EXERCISE INSTRUCTIONS:
Count the lines in the data below that contain the string "Washtenaw", matching case exactly, and give only the number.

INPUT MATERIAL:
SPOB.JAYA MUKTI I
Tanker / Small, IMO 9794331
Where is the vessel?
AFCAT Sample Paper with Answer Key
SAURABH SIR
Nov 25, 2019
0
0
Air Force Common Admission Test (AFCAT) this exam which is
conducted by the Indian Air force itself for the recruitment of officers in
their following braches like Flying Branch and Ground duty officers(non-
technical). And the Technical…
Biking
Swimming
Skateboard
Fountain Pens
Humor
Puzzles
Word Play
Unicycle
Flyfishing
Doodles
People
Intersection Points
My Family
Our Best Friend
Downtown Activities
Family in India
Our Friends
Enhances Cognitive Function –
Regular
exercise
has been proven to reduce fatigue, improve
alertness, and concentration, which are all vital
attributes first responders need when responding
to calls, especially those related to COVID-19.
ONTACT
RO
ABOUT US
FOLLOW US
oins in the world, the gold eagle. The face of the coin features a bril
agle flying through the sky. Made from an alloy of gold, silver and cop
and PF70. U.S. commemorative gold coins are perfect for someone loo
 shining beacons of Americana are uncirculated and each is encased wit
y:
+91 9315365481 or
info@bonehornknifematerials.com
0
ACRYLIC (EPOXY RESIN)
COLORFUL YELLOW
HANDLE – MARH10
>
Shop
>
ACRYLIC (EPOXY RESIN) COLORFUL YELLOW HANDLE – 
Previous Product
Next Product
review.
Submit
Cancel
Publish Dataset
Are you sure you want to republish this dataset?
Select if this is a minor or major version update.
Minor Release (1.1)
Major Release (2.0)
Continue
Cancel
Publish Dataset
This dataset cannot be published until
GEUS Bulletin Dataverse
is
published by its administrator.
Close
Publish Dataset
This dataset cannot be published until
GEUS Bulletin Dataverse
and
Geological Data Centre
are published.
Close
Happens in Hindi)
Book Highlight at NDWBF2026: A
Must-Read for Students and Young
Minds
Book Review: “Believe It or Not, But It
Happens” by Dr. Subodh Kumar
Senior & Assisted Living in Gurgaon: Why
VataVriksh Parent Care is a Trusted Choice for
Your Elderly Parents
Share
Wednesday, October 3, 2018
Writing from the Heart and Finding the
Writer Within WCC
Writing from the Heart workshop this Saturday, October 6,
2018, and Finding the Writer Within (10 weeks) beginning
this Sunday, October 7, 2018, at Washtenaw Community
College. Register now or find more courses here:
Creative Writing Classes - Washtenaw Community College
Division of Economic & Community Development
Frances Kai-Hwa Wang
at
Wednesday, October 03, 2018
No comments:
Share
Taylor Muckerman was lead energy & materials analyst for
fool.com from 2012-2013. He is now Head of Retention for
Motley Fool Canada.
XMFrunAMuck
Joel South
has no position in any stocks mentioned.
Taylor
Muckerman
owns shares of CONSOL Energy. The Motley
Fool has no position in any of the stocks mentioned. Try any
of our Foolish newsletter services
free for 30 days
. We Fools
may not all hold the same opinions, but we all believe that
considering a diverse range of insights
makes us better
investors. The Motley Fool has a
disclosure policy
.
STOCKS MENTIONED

RESPONSE TO THIS EXERCISE:
2